─── Excerpted records ───
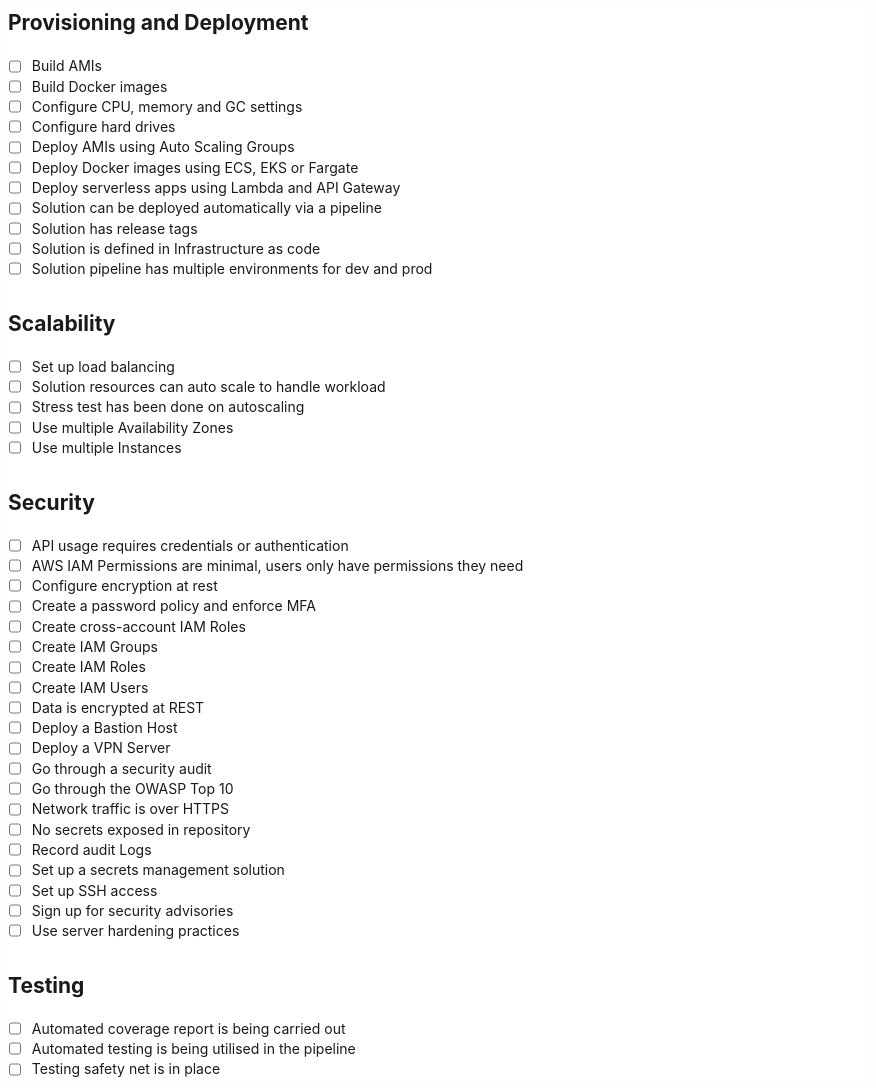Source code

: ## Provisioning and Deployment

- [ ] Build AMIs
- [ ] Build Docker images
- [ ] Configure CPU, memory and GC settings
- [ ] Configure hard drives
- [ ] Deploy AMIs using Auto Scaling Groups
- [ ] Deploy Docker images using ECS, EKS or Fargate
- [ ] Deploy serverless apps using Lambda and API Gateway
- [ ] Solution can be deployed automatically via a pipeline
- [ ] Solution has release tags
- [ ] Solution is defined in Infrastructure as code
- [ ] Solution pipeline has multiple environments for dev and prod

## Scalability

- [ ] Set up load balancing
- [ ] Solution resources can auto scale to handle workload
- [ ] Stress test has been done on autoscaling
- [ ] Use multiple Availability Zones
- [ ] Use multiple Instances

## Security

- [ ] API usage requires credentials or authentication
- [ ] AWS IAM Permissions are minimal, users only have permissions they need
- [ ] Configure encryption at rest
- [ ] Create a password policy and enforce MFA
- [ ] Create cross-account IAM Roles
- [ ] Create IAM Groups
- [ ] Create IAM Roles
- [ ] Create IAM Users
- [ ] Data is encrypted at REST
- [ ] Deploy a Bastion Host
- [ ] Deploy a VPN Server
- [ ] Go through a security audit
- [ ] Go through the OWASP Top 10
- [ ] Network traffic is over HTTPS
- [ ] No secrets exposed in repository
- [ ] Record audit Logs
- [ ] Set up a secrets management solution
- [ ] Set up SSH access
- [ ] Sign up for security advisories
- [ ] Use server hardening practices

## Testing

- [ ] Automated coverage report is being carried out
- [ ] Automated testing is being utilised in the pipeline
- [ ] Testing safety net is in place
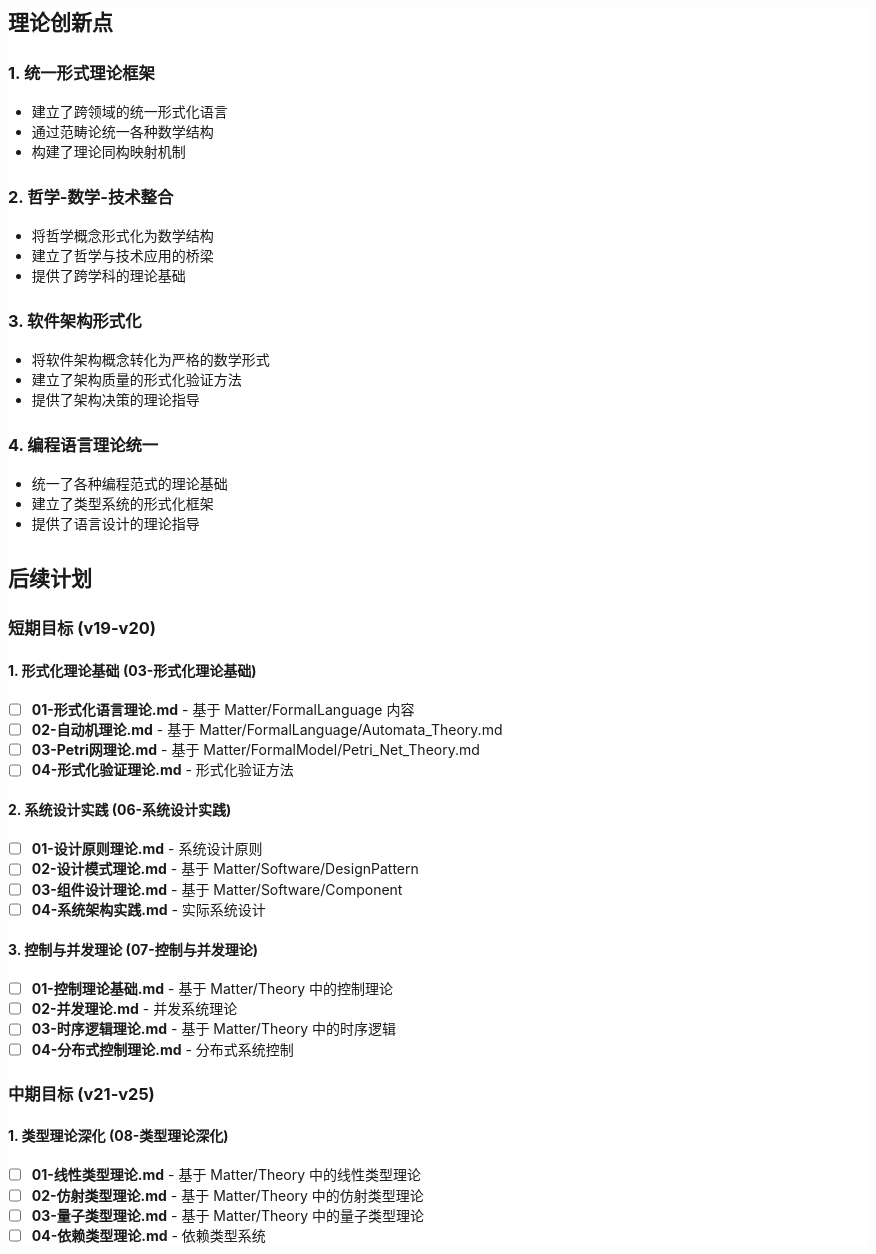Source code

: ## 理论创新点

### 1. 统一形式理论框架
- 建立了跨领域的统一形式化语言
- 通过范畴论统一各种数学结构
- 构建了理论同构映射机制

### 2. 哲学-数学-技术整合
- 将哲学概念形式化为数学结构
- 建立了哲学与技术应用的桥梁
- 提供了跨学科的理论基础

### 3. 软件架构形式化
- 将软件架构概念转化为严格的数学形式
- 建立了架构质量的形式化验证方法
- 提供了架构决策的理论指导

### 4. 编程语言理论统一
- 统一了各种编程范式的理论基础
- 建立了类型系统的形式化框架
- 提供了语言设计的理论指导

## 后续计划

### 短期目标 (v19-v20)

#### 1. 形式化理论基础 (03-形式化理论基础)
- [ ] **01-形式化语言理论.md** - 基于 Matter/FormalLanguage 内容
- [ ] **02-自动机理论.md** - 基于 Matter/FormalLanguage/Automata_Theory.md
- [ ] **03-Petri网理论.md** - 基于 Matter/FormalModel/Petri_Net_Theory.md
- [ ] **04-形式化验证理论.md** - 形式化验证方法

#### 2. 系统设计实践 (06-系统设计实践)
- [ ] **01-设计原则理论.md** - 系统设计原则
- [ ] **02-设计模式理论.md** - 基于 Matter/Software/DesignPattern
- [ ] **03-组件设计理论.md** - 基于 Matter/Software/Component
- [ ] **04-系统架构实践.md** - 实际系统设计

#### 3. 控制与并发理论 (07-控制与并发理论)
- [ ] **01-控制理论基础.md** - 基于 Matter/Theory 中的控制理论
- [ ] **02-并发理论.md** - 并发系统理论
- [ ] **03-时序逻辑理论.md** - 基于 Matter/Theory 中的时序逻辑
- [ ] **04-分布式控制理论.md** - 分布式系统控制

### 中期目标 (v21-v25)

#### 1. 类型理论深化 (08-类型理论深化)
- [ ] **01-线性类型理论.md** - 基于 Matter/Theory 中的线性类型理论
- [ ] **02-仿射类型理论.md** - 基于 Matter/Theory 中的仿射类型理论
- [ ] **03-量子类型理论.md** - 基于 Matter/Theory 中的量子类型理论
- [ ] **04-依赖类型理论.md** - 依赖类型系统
───
Please make an exact copy of the lines above from the line with "- [ ] Solution is" through the line with "- [ ] Create IAM Users", both ends included.

- [ ] Solution is defined in Infrastructure as code
- [ ] Solution pipeline has multiple environments for dev and prod

## Scalability

- [ ] Set up load balancing
- [ ] Solution resources can auto scale to handle workload
- [ ] Stress test has been done on autoscaling
- [ ] Use multiple Availability Zones
- [ ] Use multiple Instances

## Security

- [ ] API usage requires credentials or authentication
- [ ] AWS IAM Permissions are minimal, users only have permissions they need
- [ ] Configure encryption at rest
- [ ] Create a password policy and enforce MFA
- [ ] Create cross-account IAM Roles
- [ ] Create IAM Groups
- [ ] Create IAM Roles
- [ ] Create IAM Users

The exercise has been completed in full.